- EXTRACTED INFORMATION
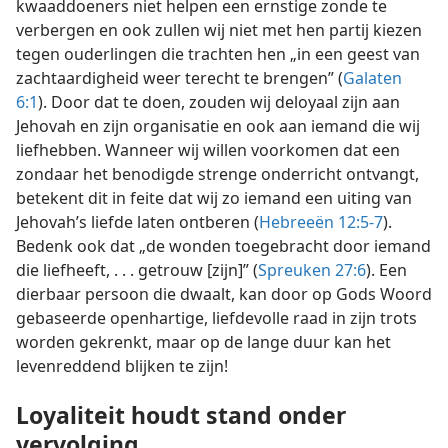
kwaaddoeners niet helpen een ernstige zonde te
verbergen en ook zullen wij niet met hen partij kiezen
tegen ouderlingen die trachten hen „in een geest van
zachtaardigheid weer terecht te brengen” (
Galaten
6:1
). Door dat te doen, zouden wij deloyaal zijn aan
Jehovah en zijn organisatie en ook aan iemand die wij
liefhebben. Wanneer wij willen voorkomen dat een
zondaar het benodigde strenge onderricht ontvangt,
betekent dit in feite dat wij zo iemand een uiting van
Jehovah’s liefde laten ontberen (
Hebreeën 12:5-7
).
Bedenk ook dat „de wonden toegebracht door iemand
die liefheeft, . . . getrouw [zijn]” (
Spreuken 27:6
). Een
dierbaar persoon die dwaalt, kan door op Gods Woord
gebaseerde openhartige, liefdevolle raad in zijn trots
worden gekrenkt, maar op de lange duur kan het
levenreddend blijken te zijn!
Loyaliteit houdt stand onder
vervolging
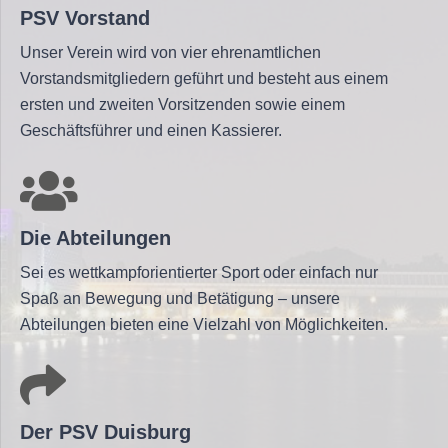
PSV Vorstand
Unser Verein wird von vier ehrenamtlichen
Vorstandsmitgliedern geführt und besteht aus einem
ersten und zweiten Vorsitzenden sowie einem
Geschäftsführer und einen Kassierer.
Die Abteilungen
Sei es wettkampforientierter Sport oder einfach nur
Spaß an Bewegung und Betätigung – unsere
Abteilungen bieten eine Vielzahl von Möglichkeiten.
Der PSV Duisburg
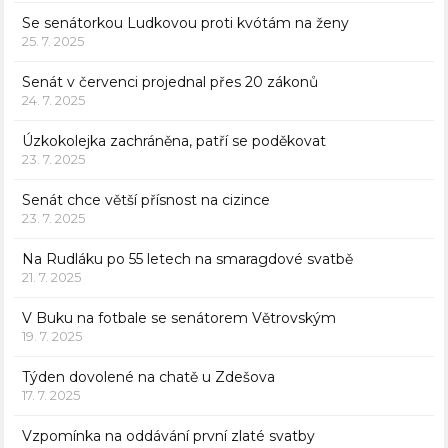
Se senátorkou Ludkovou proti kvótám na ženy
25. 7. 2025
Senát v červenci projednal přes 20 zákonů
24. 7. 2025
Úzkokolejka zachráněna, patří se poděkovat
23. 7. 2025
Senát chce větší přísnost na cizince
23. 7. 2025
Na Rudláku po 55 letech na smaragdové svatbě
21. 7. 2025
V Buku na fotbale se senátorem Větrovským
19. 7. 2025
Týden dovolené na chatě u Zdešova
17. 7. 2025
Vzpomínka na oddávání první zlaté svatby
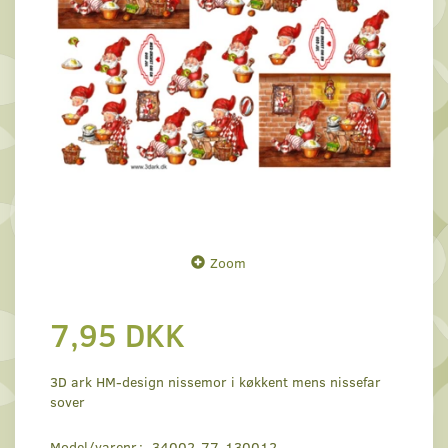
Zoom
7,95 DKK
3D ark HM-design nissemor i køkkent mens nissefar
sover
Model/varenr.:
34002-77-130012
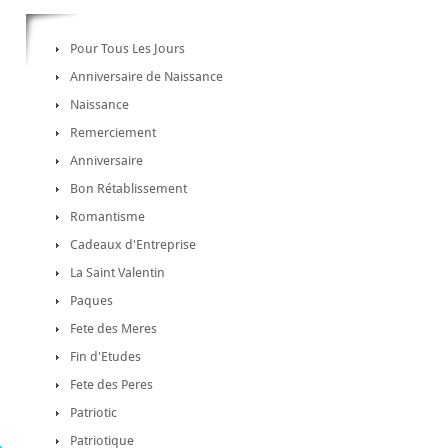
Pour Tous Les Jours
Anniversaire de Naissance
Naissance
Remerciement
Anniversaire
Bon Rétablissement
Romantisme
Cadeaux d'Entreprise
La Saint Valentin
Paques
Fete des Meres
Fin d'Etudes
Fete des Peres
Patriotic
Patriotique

- WHAT YOU WILL DO
In the material above, how many lines include the word "Naissance"? State that number alone.

- OUTPUT FOR THIS EXERCISE
2